Only now am I starting to realise just how much I have to learn from you. I’m sorry I’ve never done so before. Whether its cooking, job advice, study advice, saving money or organising life - or perseverance, patience, reliability - there’s so much that I have to learn from you. And I want to. You have actually been an amazing dad.

I think often about what I know of the story of you and your siblings growing up. Admittedly I don’t know very much - but I often look around me at the house I live in and everything we have, how blessed I am and I’m constantly amazed of how far you brought us, how far your brothers and sisters and you managed to come together, despite it being so hard before.
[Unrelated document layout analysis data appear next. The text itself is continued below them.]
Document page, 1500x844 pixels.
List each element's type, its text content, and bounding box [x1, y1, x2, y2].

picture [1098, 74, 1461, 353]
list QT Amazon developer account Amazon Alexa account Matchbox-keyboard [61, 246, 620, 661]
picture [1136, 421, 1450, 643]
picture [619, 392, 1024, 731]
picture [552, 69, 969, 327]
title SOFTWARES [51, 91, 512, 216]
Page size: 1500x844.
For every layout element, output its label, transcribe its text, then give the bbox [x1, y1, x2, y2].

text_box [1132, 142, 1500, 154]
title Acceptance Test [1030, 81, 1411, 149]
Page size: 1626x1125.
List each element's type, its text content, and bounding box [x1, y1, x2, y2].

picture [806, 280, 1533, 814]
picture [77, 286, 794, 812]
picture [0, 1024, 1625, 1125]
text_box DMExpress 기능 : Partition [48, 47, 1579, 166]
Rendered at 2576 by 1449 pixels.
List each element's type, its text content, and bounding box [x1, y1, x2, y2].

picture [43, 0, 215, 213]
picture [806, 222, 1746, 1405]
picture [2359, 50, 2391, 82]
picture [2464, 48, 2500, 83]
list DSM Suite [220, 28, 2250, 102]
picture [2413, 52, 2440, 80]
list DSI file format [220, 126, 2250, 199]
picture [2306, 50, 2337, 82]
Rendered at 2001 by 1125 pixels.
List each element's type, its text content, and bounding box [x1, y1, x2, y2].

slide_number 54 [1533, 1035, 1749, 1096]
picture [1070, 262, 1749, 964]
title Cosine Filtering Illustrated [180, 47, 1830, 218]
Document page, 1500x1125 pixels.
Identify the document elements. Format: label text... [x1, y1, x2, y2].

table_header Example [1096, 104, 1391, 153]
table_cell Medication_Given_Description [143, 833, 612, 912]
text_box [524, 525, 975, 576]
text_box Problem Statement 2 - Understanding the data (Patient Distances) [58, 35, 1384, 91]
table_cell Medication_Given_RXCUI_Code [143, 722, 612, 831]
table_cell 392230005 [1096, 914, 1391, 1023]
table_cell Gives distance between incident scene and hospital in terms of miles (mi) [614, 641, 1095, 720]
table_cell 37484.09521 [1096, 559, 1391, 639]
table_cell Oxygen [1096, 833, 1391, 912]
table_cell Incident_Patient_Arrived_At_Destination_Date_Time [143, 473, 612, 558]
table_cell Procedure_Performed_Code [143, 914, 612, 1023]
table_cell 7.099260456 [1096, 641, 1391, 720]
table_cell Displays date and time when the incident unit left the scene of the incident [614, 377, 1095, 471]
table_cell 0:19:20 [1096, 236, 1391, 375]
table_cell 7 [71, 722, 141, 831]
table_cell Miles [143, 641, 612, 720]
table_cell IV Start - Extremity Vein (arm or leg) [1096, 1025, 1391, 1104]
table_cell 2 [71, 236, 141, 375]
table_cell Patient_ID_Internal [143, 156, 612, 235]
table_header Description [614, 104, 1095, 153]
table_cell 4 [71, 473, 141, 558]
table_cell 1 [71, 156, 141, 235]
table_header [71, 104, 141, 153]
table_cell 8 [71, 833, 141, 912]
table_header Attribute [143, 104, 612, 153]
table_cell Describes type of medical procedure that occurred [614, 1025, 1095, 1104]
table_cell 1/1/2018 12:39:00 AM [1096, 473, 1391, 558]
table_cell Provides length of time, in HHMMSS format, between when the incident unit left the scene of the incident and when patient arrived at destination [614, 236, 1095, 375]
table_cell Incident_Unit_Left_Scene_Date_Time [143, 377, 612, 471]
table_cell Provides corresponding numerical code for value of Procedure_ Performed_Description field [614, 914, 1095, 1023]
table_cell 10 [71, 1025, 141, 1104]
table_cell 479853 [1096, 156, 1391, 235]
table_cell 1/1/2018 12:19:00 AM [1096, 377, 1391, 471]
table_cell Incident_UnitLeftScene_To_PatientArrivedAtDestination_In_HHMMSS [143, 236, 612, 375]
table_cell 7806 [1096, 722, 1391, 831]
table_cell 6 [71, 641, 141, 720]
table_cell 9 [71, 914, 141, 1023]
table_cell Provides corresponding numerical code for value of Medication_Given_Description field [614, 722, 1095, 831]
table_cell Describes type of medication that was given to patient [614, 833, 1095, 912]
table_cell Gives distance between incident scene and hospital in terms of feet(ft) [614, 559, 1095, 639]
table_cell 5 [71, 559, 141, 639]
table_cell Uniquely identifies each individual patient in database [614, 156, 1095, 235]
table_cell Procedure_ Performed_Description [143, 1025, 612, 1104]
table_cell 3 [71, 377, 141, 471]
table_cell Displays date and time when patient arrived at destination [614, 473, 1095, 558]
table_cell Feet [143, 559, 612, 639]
I have so much to learn from that alone, you know? And I’m so grateful, every day, that you’ve built a family and a home for me to live in, that I get a chance to dream - and even dream of going to university overseas. Not many get to dream of it, and it humbles me so much that I can even think of it.

You’ve given our family and me so much. And I don’t say it often enough. Sometimes I don’t know how to say it, and I’m sorry that I haven’t, sometimes. I’m still learning. But I want to. Want to be a better son. I’m ready to listen now. I’m sorry it took me so long to get here.

And I want to honour you and Mom. I do. In things like getting a job, going to university and doing really well and making you proud - the biggest reason why I was so annoyed that I wasn’t given a chance to be an officer in the Army was because I knew its something I could do well, and I could make you proud with it, maybe finally make you proud about something. It sucked that I couldn’t.


Thank you for everything you’ve ever given me. There are things that I’ll never be able to pay back, and I hope at least I can pass them on. As for me and Australia...its silly but the best thing I think I can hope to give you is to hopefully manage to stay there, and maybe even bring you and Mom over for retirement. I know its crazy, but that’s the goal for me. I know you went there for your honeymoon and have hardly been there since, but I think its the least I can do for you.

You’re amazing. I’m sorry that this is all I can give for now, this little letter, but hopefully it is a beginning. I want to start being useful for you and the family. I do. I hope you have an amazing day and I’ll see you when you get back :)

Happy Birthday Dad. You’re the best. I mean it.